Just this past year I went to visit my grandmother in the hospital.  I walked in and she was just chatting away with the nurse about things from years earlier as if they had just happened.  She then turns and looked at me and said, “He has Paul’s eyes.”  She never realized I was there and a few days later she recognized me and never remembered the earlier visit.  While this was the first time I experienced someone with dementia or Alzheimer it was the first time for a close family member.  It gave me a better understanding of how families felt when that family member forgets them.  What I also learned is most patients under medical care seemed to get along with people they just meet better than people they had known for years.  The difference seemed to be listening and acceptance.

 While Hospice care tends to dying patients I would like a program that provides care for Alzheimer’s and Dementia patients and their families.  If I had the unlimited resources I would provide service helping families and patients during this difficult time.  The process will be pamphlets, counselors, and training classes given by professional counselors.  Have you ever greeting someone in passing and I had to think about their name or how they knew you?  I believe everyone has dealt with the situation with acceptance.  I believe you treat patients and their loved ones with that same concept and teach love ones to accept the person as they change.

 Many people choose to try and get the patient s to remember who is who, whether talking to them or showing them pictures.  If they are interested they may look but most after time will get frustrated or the family members and friends may get hurt feelings.  My program would focus on collecting memorabilia for family and friends not for the patient.  If the patient chooses to look at the pictures or old artifacts they will ask or come up with their own story.  My Step-father mother would come to his house and thought he was her brother and the house was one of her favorite restaurants.  I saw three things that let the situation keep everyone civil.  First acceptance, why try and argue or confuse her more she was happy so they would just say, “okay.”  Second if she asked who someone was, we kept the answer short and simple.  And the most important thing we learned was a hug goes a long way when someone feels lost or confused.

 My plan is to train nurses, caregivers and family members to follow these steps.  Keeping in mind not everyone with these disorders gets a nursing home or home care so it is important that everyone gets the information.  First step is accepting the situation, and the family.  Show the pictures, greet them like the friend passing.  Listen to their concerns and keep the answers short and simple.  I firmly believe that greetings are best given with a hug.

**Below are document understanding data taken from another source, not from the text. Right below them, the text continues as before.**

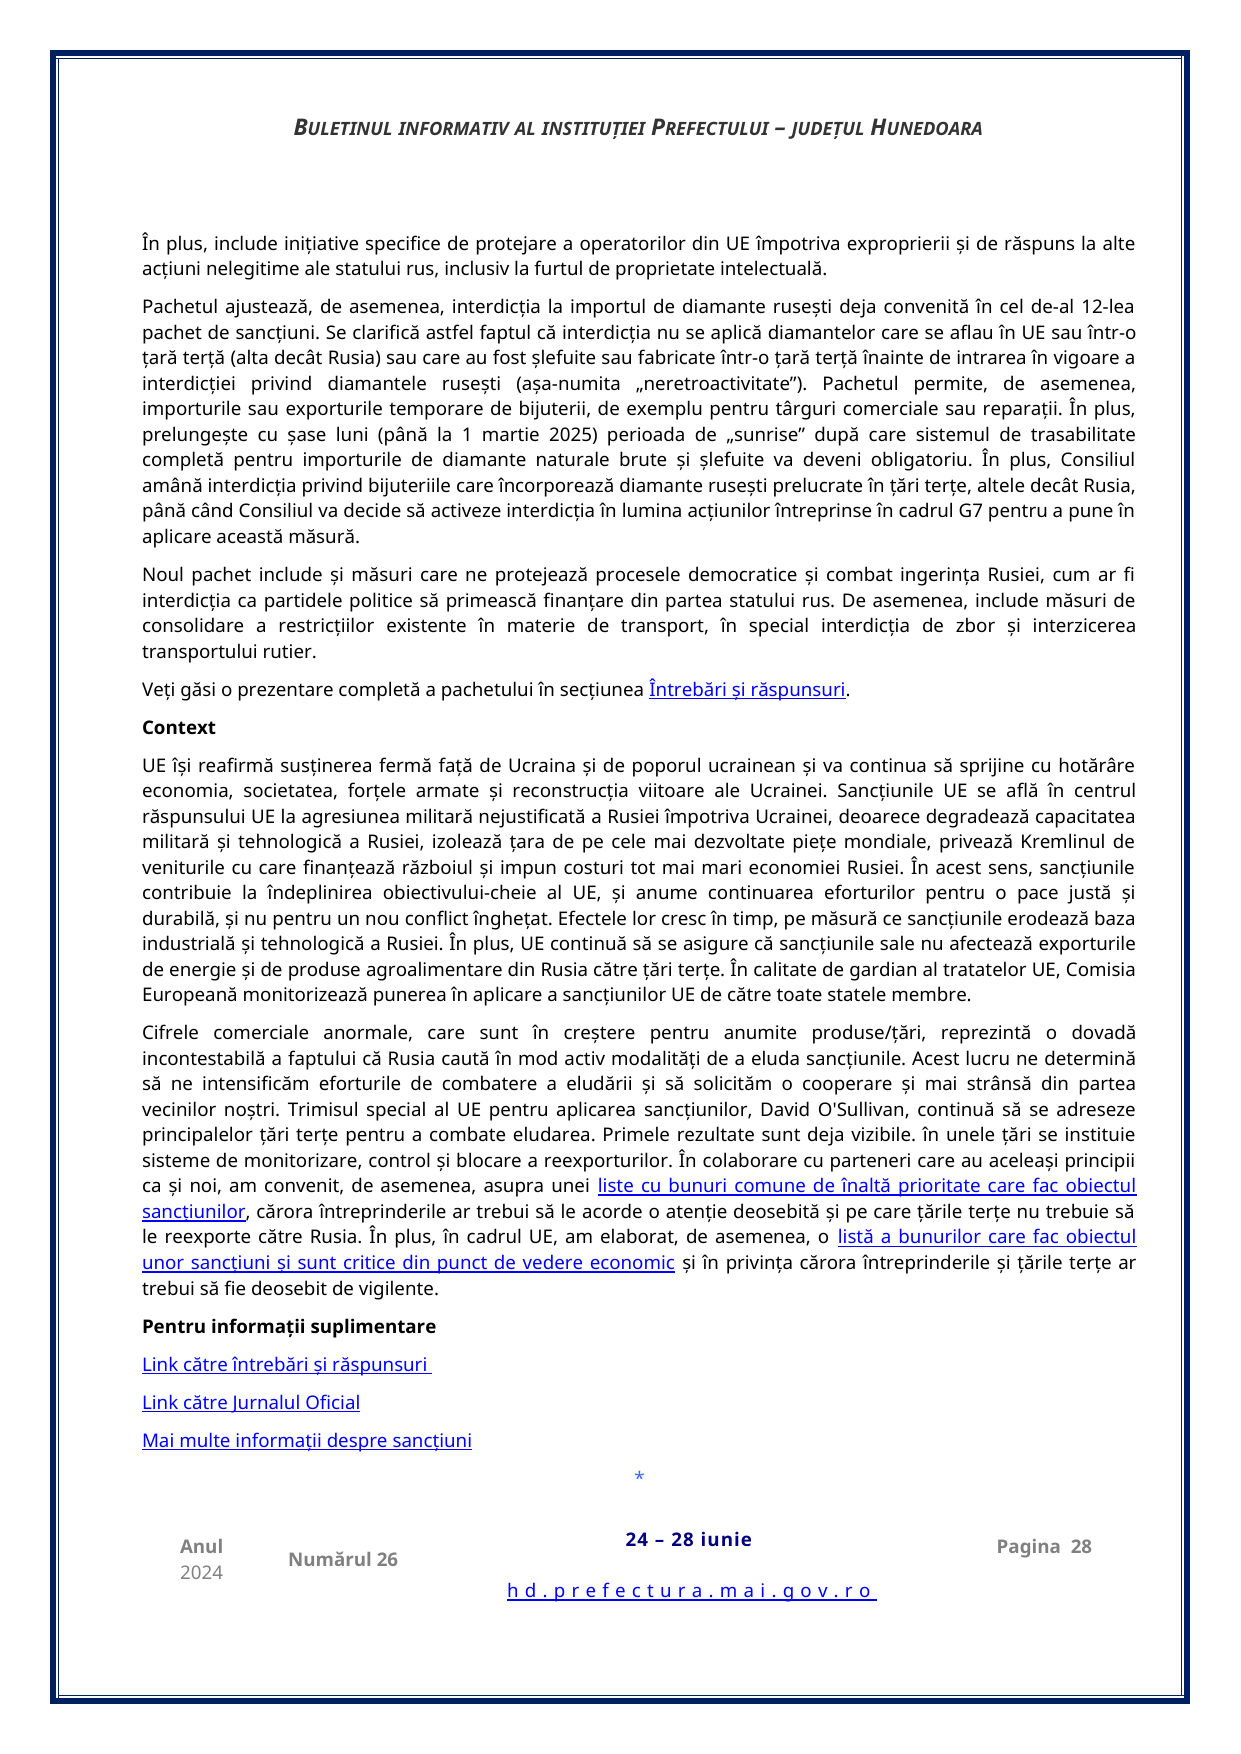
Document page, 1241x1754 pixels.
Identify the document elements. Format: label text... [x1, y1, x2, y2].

text În plus, include inițiative specifice de protejare a operatorilor din UE împotriva exproprierii și de răspuns la alte acțiuni nelegitime ale statului rus, inclusiv la furtul de proprietate intelectuală. [142, 230, 1137, 281]
text Veți găsi o prezentare completă a pachetului în secțiunea Întrebări și răspunsuri. [142, 676, 1137, 701]
text * [142, 1465, 1137, 1491]
text Noul pachet include și măsuri care ne protejează procesele democratice și combat ingerința Rusiei, cum ar fi interdicția ca partidele politice să primească finanțare din partea statului rus. De asemenea, include măsuri de consolidare a restricțiilor existente în materie de transport, în special interdicția de zbor și interzicerea transportului rutier. [142, 561, 1137, 663]
text Pentru informații suplimentare [142, 1313, 1137, 1338]
text Mai multe informații despre sancțiuni [142, 1427, 1137, 1452]
text Link către Jurnalul Oficial [142, 1389, 1137, 1414]
text Link către întrebări și răspunsuri [142, 1351, 1137, 1376]
text Context [142, 714, 1137, 739]
text Cifrele comerciale anormale, care sunt în creștere pentru anumite produse/țări, reprezintă o dovadă incontestabilă a faptului că Rusia caută în mod activ modalități de a eluda sancțiunile. Acest lucru ne determină să ne intensificăm eforturile de combatere a eludării și să solicităm o cooperare și mai strânsă din partea vecinilor noștri. Trimisul special al UE pentru aplicarea sancțiunilor, David O'Sullivan, continuă să se adreseze principalelor țări terțe pentru a combate eludarea. Primele rezultate sunt deja vizibile. în unele țări se instituie sisteme de monitorizare, control și blocare a reexporturilor. În colaborare cu parteneri care au aceleași principii ca și noi, am convenit, de asemenea, asupra unei liste cu bunuri comune de înaltă prioritate care fac obiectul sancțiunilor, cărora întreprinderile ar trebui să le acorde o atenție deosebită și pe care țările terțe nu trebuie să le reexporte către Rusia. În plus, în cadrul UE, am elaborat, de asemenea, o listă a bunurilor care fac obiectul unor sancțiuni și sunt critice din punct de vedere economic și în privința cărora întreprinderile și țările terțe ar trebui să fie deosebit de vigilente. [142, 1020, 1137, 1300]
text UE își reafirmă susținerea fermă față de Ucraina și de poporul ucrainean și va continua să sprijine cu hotărâre economia, societatea, forțele armate și reconstrucția viitoare ale Ucrainei. Sancțiunile UE se află în centrul răspunsului UE la agresiunea militară nejustificată a Rusiei împotriva Ucrainei, deoarece degradează capacitatea militară și tehnologică a Rusiei, izolează țara de pe cele mai dezvoltate piețe mondiale, privează Kremlinul de veniturile cu care finanțează războiul și impun costuri tot mai mari economiei Rusiei. În acest sens, sancțiunile contribuie la îndeplinirea obiectivului-cheie al UE, și anume continuarea eforturilor pentru o pace justă și durabilă, și nu pentru un nou conflict înghețat. Efectele lor cresc în timp, pe măsură ce sancțiunile erodează baza industrială și tehnologică a Rusiei. În plus, UE continuă să se asigure că sancțiunile sale nu afectează exporturile de energie și de produse agroalimentare din Rusia către țări terțe. În calitate de gardian al tratatelor UE, Comisia Europeană monitorizează punerea în aplicare a sancțiunilor UE de către toate statele membre. [142, 752, 1137, 1007]
text Pachetul ajustează, de asemenea, interdicția la importul de diamante rusești deja convenită în cel de-al 12-lea pachet de sancțiuni. Se clarifică astfel faptul că interdicția nu se aplică diamantelor care se aflau în UE sau într-o țară terță (alta decât Rusia) sau care au fost șlefuite sau fabricate într-o țară terță înainte de intrarea în vigoare a interdicției privind diamantele rusești (așa-numita „neretroactivitate”). Pachetul permite, de asemenea, importurile sau exporturile temporare de bijuterii, de exemplu pentru târguri comerciale sau reparații. În plus, prelungește cu șase luni (până la 1 martie 2025) perioada de „sunrise” după care sistemul de trasabilitate completă pentru importurile de diamante naturale brute și șlefuite va deveni obligatoriu. În plus, Consiliul amână interdicția privind bijuteriile care încorporează diamante rusești prelucrate în țări terțe, altele decât Rusia, până când Consiliul va decide să activeze interdicția în lumina acțiunilor întreprinse în cadrul G7 pentru a pune în aplicare această măsură. [142, 294, 1137, 549]
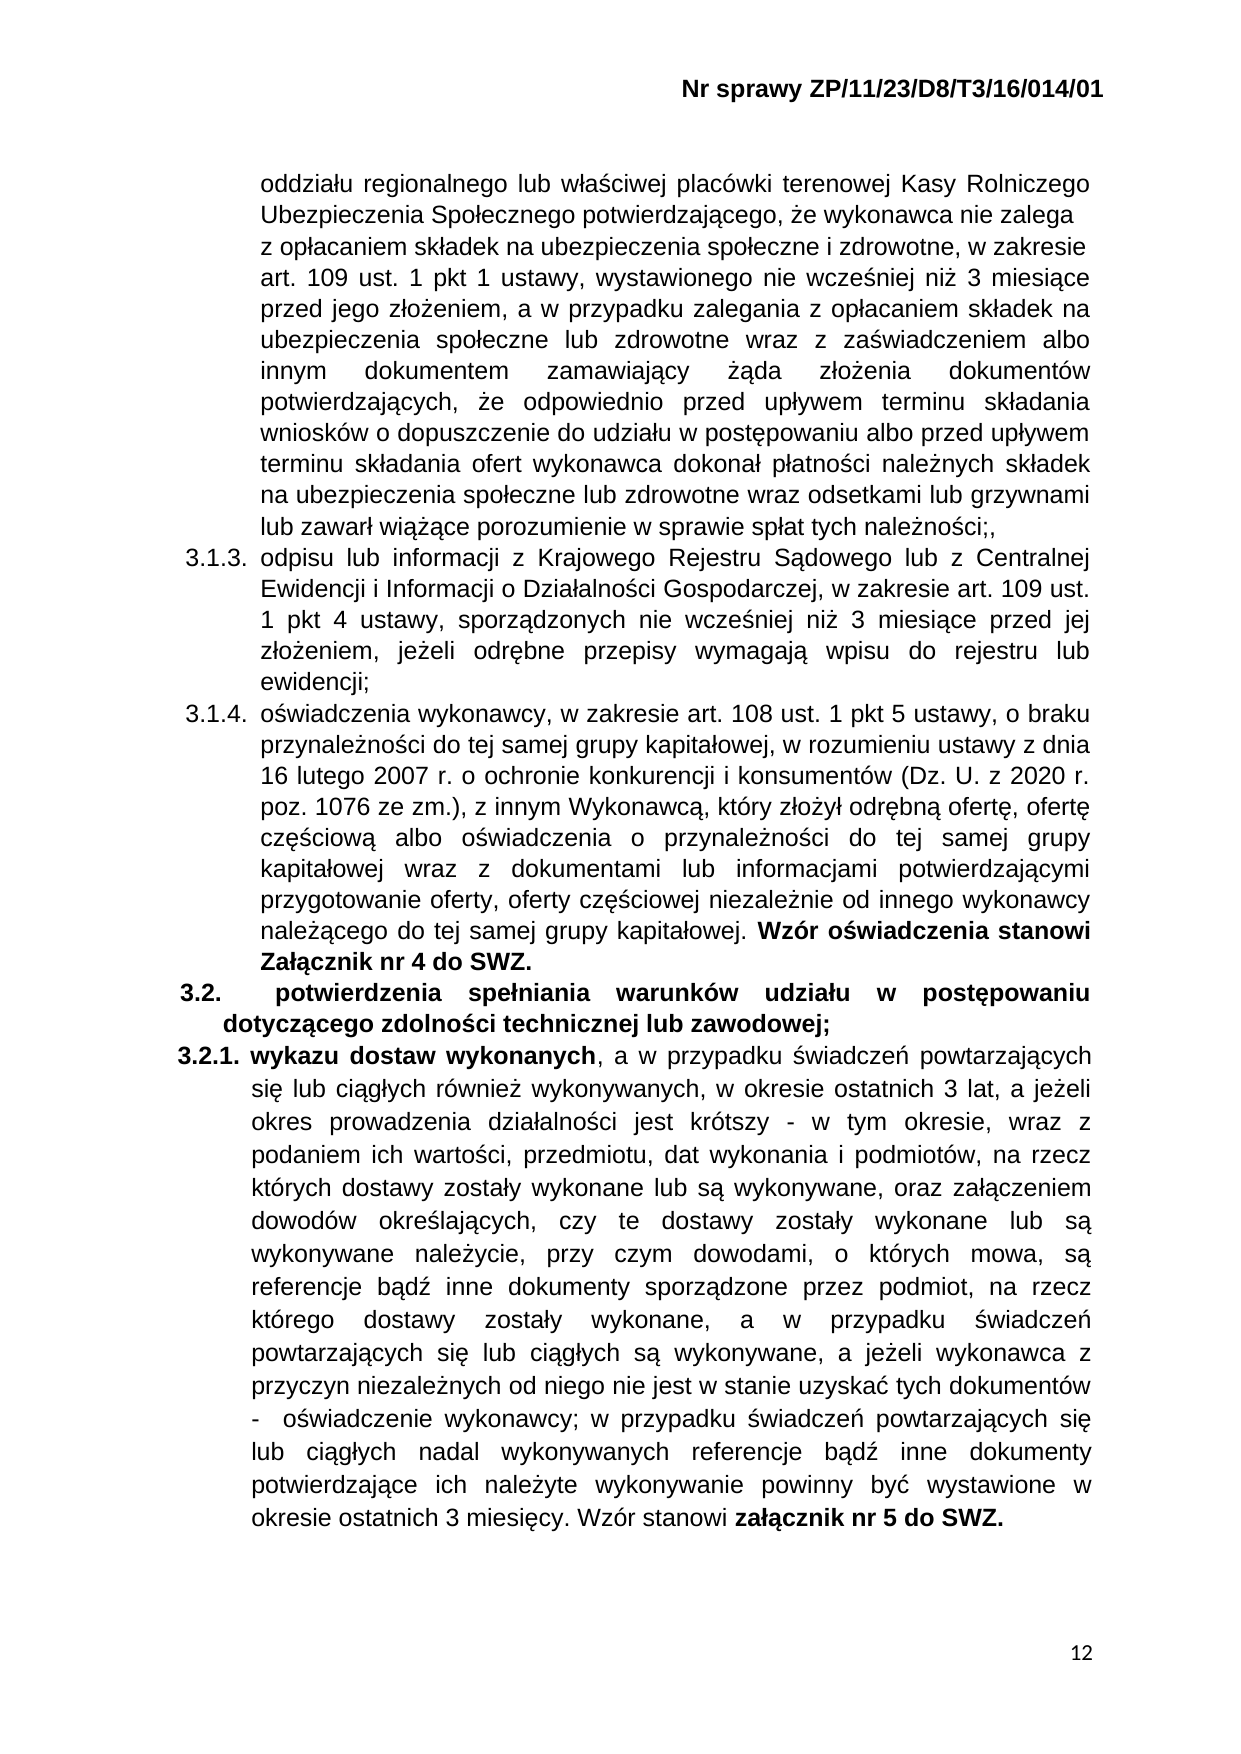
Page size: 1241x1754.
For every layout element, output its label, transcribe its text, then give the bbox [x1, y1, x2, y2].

 Looking at photos create memories, short answers keep the confusion and frustration levels down and finally ‘Hugs’.  I believe that patients who receive the hugs feel they can trust the person or at least feeling closeness.  The person giving the hug (even if they don’t like hugs) may never remember the multiple hugs but they will remember that loved who didn’t know them or recognize one day hug them back.  That’s the goal is to create a memory you cannot take a picture of.

 I look at old pictures of myself and family members;  I have different memories of those pictures than my family.  I remember all the hugs from my grandmother, sometimes to tight, sometimes too long.  Yet the ones I remember most are the hugs I returned.  When you see that person who is not sure who you are or how they know you return your hug that will create a memory that you will remember.